The project co-edited volume 'Translating Russian Literature In The Global Context', which will provide the world's first truly global picture of the reception and translation of Russian literature since 1900, with 37 international contributors, will be published Open Access in March 2024, co-edited by Prof Maguire and Dr McAteer.

All project monographs and articles are or will be available Open Access.

All three of the project's fully funded PhD students, who are working on related topics in Russian-to-English and Russian-to-Greek literary translation, have graduated or are about to submit their theses.

The project conference took place in 2022, and the 12 translation samples funded by RusTrans can be viewed on the project blog.

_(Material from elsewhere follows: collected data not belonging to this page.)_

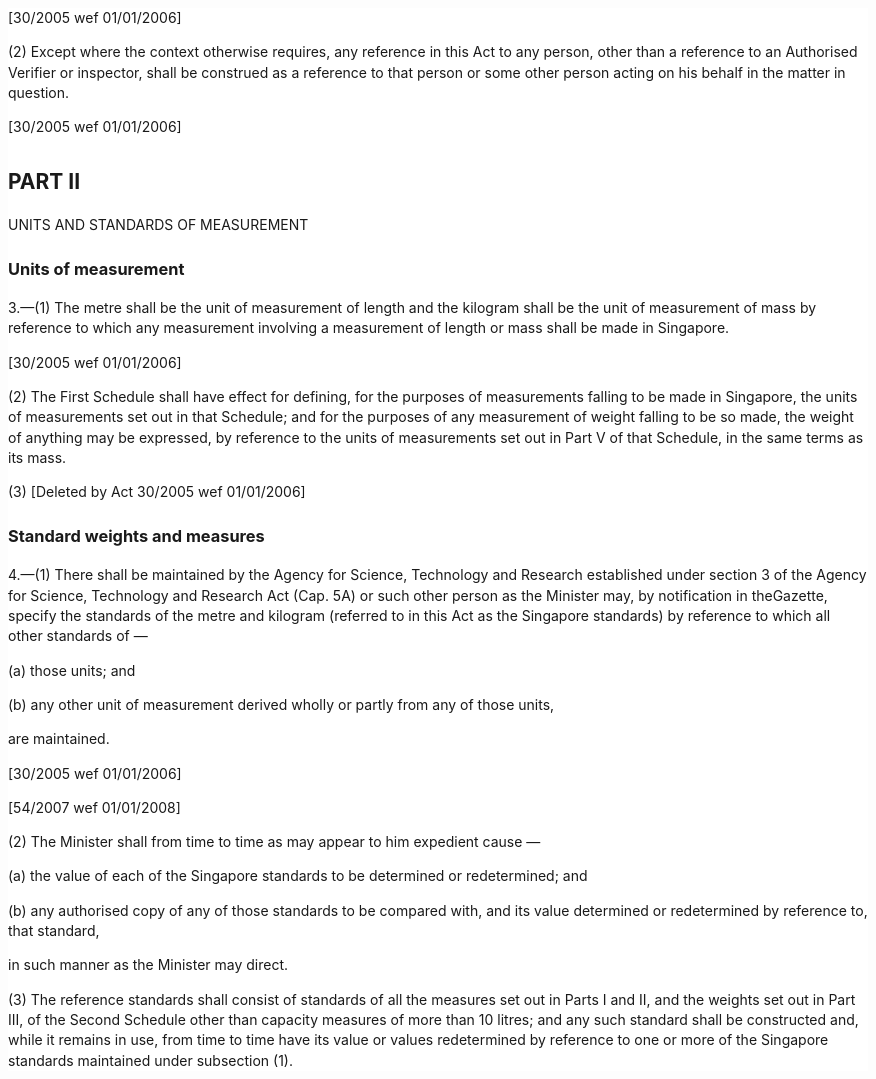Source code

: [30/2005 wef 01/01/2006]

(2) Except where the context otherwise requires, any reference in this Act to any person, other than a reference to an Authorised Verifier or inspector, shall be construed as a reference to that person or some other person acting on his behalf in the matter in question.

[30/2005 wef 01/01/2006]

## PART II

UNITS AND STANDARDS OF MEASUREMENT

### Units of measurement

3\.—(1) The metre shall be the unit of measurement of length and the kilogram shall be the unit of measurement of mass by reference to which any measurement involving a measurement of length or mass shall be made in Singapore.

[30/2005 wef 01/01/2006]

(2) The First Schedule shall have effect for defining, for the purposes of measurements falling to be made in Singapore, the units of measurements set out in that Schedule; and for the purposes of any measurement of weight falling to be so made, the weight of anything may be expressed, by reference to the units of measurements set out in Part V of that Schedule, in the same terms as its mass.

(3) [Deleted by Act 30/2005 wef 01/01/2006]

### Standard weights and measures

4\.—(1) There shall be maintained by the Agency for Science, Technology and Research established under section 3 of the Agency for Science, Technology and Research Act (Cap. 5A) or such other person as the Minister may, by notification in theGazette, specify the standards of the metre and kilogram (referred to in this Act as the Singapore standards) by reference to which all other standards of —

(a) those units; and

(b) any other unit of measurement derived wholly or partly from any of those units,

are maintained.

[30/2005 wef 01/01/2006]

[54/2007 wef 01/01/2008]

(2) The Minister shall from time to time as may appear to him expedient cause —

(a) the value of each of the Singapore standards to be determined or redetermined; and

(b) any authorised copy of any of those standards to be compared with, and its value determined or redetermined by reference to, that standard,

in such manner as the Minister may direct.

(3) The reference standards shall consist of standards of all the measures set out in Parts I and II, and the weights set out in Part III, of the Second Schedule other than capacity measures of more than 10 litres; and any such standard shall be constructed and, while it remains in use, from time to time have its value or values redetermined by reference to one or more of the Singapore standards maintained under subsection (1).
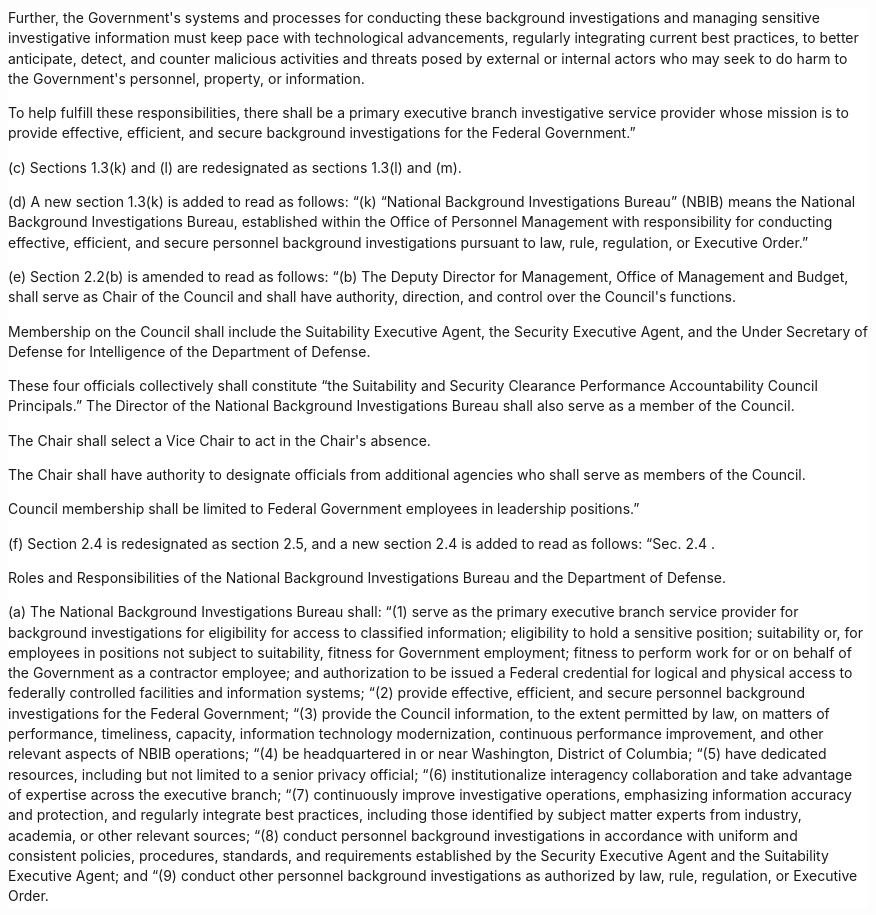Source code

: Further, the Government's systems and processes for conducting these background investigations and managing sensitive investigative information must keep pace with technological advancements, regularly integrating current best practices, to better anticipate, detect, and counter malicious activities and threats posed by external or internal actors who may seek to do harm to the Government's personnel, property, or information.

To help fulfill these responsibilities, there shall be a primary executive branch investigative service provider whose mission is to provide effective, efficient, and secure background investigations for the Federal Government.”

(c) Sections 1.3(k) and (l) are redesignated as sections 1.3(l) and (m).

(d) A new section 1.3(k) is added to read as follows: “(k) “National Background Investigations Bureau” (NBIB) means the National Background Investigations Bureau, established within the Office of Personnel Management with responsibility for conducting effective, efficient, and secure personnel background investigations pursuant to law, rule, regulation, or Executive Order.”

(e) Section 2.2(b) is amended to read as follows:
“(b) The Deputy Director for Management, Office of Management and Budget, shall serve as Chair of the Council and shall have authority, direction, and control over the Council's functions.

Membership on the Council shall include the Suitability Executive Agent, the Security Executive Agent, and the Under Secretary of Defense for Intelligence of the Department of Defense.

These four officials collectively shall constitute “the Suitability and Security Clearance Performance Accountability Council Principals.” The Director of 
the National Background Investigations Bureau shall also serve as a member of the Council.

The Chair shall select a Vice Chair to act in the Chair's absence.

The Chair shall have authority to designate officials from additional agencies who shall serve as members of the Council.

Council membership shall be limited to Federal Government employees in leadership positions.”

(f) Section 2.4 is redesignated as section 2.5, and a new section 2.4 is added to read as follows:
“Sec. 2.4
.

Roles and Responsibilities of the National Background Investigations Bureau and the Department of Defense.

(a) The National Background Investigations Bureau shall:
“(1) serve as the primary executive branch service provider for background investigations for eligibility for access to classified information; eligibility to hold a sensitive position; suitability or, for employees in positions not subject to suitability, fitness for Government employment; fitness to perform work for or on behalf of the Government as a contractor employee; and authorization to be issued a Federal credential for logical and physical access to federally controlled facilities and information systems;
“(2) provide effective, efficient, and secure personnel background investigations for the Federal Government;
“(3) provide the Council information, to the extent permitted by law, on matters of performance, timeliness, capacity, information technology modernization, continuous performance improvement, and other relevant aspects of NBIB operations;
“(4) be headquartered in or near Washington, District of Columbia;
“(5) have dedicated resources, including but not limited to a senior privacy official;
“(6) institutionalize interagency collaboration and take advantage of expertise across the executive branch;
“(7) continuously improve investigative operations, emphasizing information accuracy and protection, and regularly integrate best practices, including those identified by subject matter experts from industry, academia, or other relevant sources;
“(8) conduct personnel background investigations in accordance with uniform and consistent policies, procedures, standards, and requirements established by the Security Executive Agent and the Suitability Executive Agent; and
“(9) conduct other personnel background investigations as authorized by law, rule, regulation, or Executive Order.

All five project team members have presented research at international conferences, 2019-2023, and participated in multiple research networks. Additionally, Dr Maguire acted as a juror for the prestigious Read Russia 2020 Translation Prize for the best recent published literary translation from Russian to English. Both Prof Maguire and Dr McAteer have liaised with prominent Russian publishing houses, namely AST and EKSMO respectively, to learn more about in-house processes for selecting and marketing abroad Russian literary fiction.
The project has made methodological breakthroughs in the subdiscipline of Translator Studies, by publishing new work on individual translators and their contributions to global culture. The project has also advanced the study of the cultural reception of Russian literature globally, and the ways in which Russian literature has been assimilated - and leveraged - to bolster the visibility and cultural prestige of individual nations.

The war on Ukraine has disrupted expected outcomes (e.g. by preventing the publication of most of our part-funded literary translation projects) and sharply politicized our outputs, including our conference, translation Firebird: Finding A Future for Slavonic Voices. Nonetheless, the project team continue to seek funding and pursue research exploring the new pathways for the funding, translation, and dissemination of Russian literature - particularly by dissidents from Putin's regime, who now struggle to find representation in the West - and by Russophone authors in other former Soviet regions.